The advantage to this approach is that we would get a 1-to-1 match with how Discover runs it's queries, which means that whatever the user sees in the Discover UI, should match what the query in the Alert sees. This means that when the user hits this theoretical "Create Alert from Query" button, they should get a starting point which matches what Discover displays and can then do things like change the time range etc.

It also means that changes that are made in Discover in the future, such as changes to the default params, would apply to the underlying Alerts as well and won't go out of sync.

In terms of work needed this would mean:

1. We would have to expose an api on the data plugin that would allow the Alerting plugin to create a search API like we have on context. You can see an example of this in the PR below.
2. We would need to figure out which fields populated by Discover should be modified at Alert creation (such as stripping out the date range and replacing with a date range relative to when the Alert runs) and what triggering options we need to expose (do we trigger an instance per document? Do we do so from the moment a document appears or does it require a threshold? etc.)
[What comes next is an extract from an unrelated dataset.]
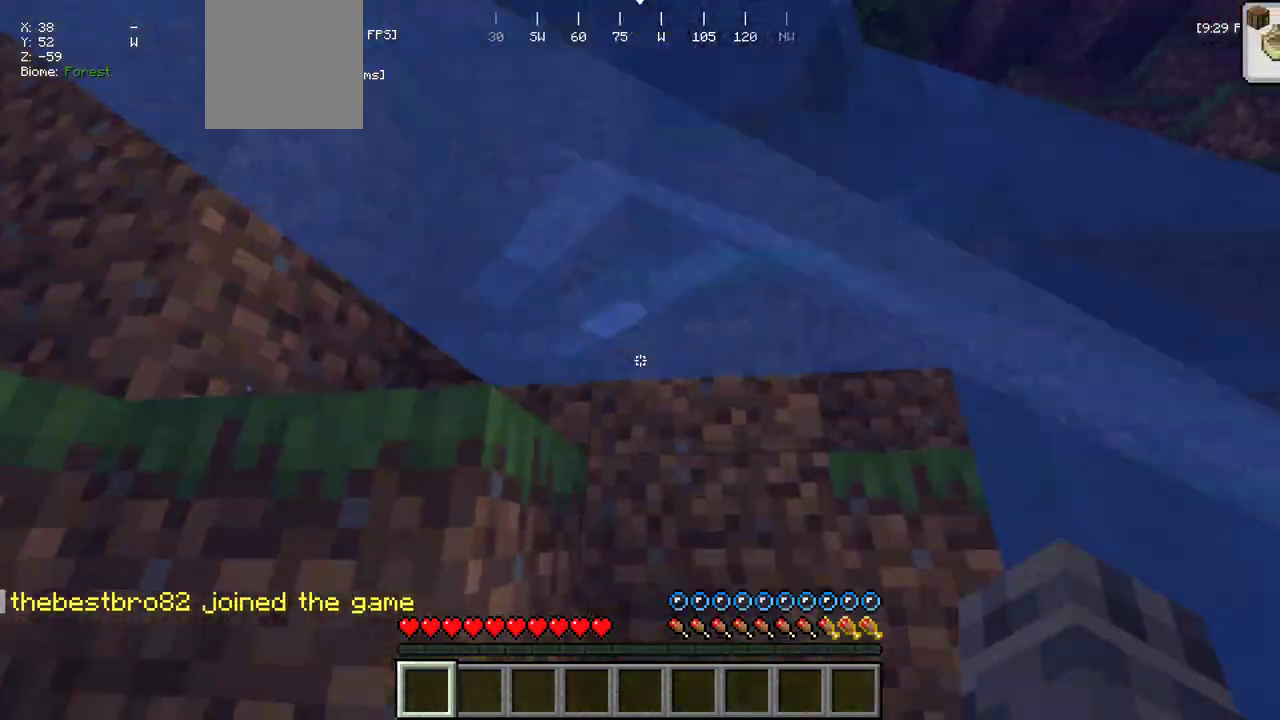
{"keys": ["w"], "mouse": [], "events": []}
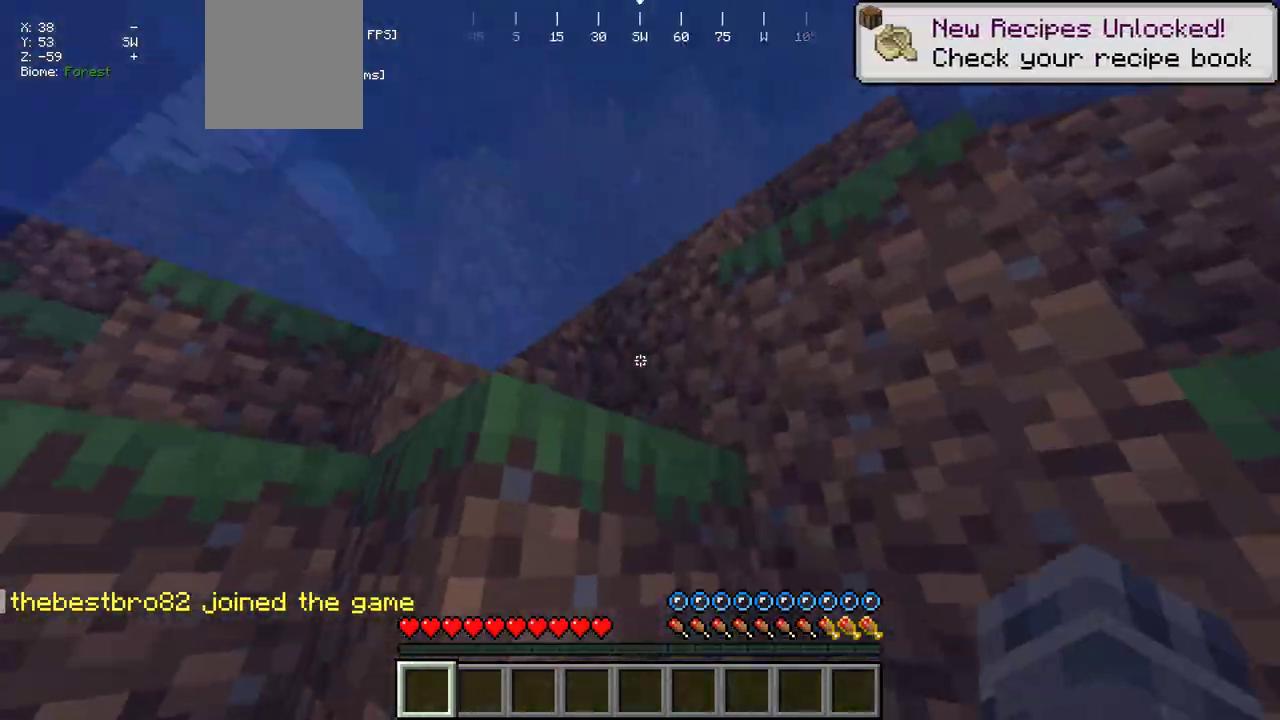
{"keys": ["a", "w"], "mouse": [], "events": [[334, "a", "down"]]}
Would love to hear thoughts from @elastic/kibana-alerting-services and @elastic/kibana-app-arch (as I think you own the data plugin?)

Example PR of the changes we'd need to make in data and what the Alert Type would then have to do: #62932

[pmuellr]

Exposing a scoped data plugin accessor like we do callCluster and savedObjectClient for alertTypes seems like it makes a lot of sense - though I'm not familiar with the data plugin.